* _Extracted text_
-- Begin --

He, almost alone of the nation's political leaders, had had no
part in the
disaster of the 1930's, and he really was chosen by the will of
the nation. For
the next five years, perhaps the most heroic period in
Britain's history, he
held supreme command, as prime minister and minister of
defense, in the nation's
war effort. At this point his life and career became
one with Britain's story
and its survival. At first, until 1941, Britain
fought on alone. Churchill's
task was to inspire resistance at all costs, to
organize the defense of the
island, and to make it the bastion for an
eventual return to the continent of
Europe, whose liberation from Nazi
tyranny he never doubted. He breathed a new
spirit into the government and a
new resolve into the nation. Upon becoming
prime minister he told the
Commons: "I have nothing to offer but blood,
toil, tears, and sweat: You ask,
what is our policy? I will say: It is to wage
war, by sea, land, and air,
with all our might. You ask, what is our aim? I can
answer in one word:
Victory." Meanwhile he made himself the spokesman for
these purposes among
all free peoples, as he made Britain a home for all the
faithful remnants of
the continental governments. These included the Free
French, for
Churchill had himself picked out Charles DE GAULLE as "the man
of destiny."
But Churchill's personal relationship with President Franklin
D.

-- End --

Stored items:
-- Begin --

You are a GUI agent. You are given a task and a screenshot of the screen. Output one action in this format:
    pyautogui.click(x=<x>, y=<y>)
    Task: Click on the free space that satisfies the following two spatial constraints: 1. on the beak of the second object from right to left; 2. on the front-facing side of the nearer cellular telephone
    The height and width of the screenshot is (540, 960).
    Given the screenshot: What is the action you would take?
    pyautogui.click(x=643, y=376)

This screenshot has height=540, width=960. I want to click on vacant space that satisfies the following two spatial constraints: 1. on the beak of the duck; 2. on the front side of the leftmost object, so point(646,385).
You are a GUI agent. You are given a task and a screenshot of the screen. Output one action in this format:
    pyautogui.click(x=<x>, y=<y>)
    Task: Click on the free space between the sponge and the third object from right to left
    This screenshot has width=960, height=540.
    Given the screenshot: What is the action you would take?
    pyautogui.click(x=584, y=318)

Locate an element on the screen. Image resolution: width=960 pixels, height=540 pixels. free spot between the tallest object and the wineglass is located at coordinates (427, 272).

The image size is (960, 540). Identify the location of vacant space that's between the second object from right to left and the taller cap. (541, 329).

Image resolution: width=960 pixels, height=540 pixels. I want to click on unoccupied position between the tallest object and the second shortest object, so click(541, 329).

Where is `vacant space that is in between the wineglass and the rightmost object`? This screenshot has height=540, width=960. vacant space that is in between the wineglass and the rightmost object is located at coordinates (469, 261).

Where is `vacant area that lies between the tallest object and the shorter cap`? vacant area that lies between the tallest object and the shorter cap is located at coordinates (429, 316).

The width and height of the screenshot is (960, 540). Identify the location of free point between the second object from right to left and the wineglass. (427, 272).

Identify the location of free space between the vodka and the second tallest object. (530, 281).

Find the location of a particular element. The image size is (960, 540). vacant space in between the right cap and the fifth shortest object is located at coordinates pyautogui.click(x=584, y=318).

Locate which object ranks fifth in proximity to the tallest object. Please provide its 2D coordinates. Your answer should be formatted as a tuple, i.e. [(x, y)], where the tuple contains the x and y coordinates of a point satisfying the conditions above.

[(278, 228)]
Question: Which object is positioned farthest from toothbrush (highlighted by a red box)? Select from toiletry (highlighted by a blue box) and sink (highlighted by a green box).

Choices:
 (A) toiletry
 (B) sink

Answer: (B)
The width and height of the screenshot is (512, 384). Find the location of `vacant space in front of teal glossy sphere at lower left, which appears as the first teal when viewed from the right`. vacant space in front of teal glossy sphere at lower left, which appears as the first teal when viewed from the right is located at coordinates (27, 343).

-- End --

* _Challenges_
A - In the passage about Churchill, which two posts did he hold while in supreme command of Britain's war effort?
B - List every item that Churchill told the Commons he had to offer, according to the passage about him.
C - Write a continuation of the passage about Churchill, picking up right after its final words.
The rows have no connection to the passage about Churchill.

* _Expected responses_
A - He was prime minister and minister of defense.

B - Blood, toil, tears, and sweat.

C -
Roosevelt was Britain's lifeline. Britain had lost most of her army
equipment
in the fall of France and during the evacuation of the British
Expeditionary
Force from Dunkirk in June. Roosevelt rushed across the
Atlantic a supply of
weapons that made a beginning. On Oct. 26, 1951, at the
age of 77, he again
became prime minister, as well as minister of defense. As
the Conservatives held
a very small majority and Britain faced very difficult
economic circumstances,
only the old man's willpower enabled his government
to survive. He held on to
see the young Queen Elizabeth II crowned at
Westminster in June 1953, himself
attending as a Knight of the Garter, an
honor he had received a few weeks
earlier. In 1953, also, he received the
Nobel Prize in literature. On April 5,
1955, in his 80th year, he
resigned as prime minister, but he continued to sit
in Commons until July
1964. Churchill's later years were relatively tranquil. In
1958 the Royal
Academy devoted its galleries to a retrospective one-man show of
his work. On
April 9, 1963, he received, by special act of the U.S. Congress,
the
unprecedented honor of being made an honorary American citizen. When he
died
in London on Jan. 24, 1965, at the age of 90, he was acclaimed as a
citizen of
the world, and on January 30 he was given the funeral of a hero.
He was buried
at Bladon, in the little churchyard near Blenheim Palace, his
birthplace.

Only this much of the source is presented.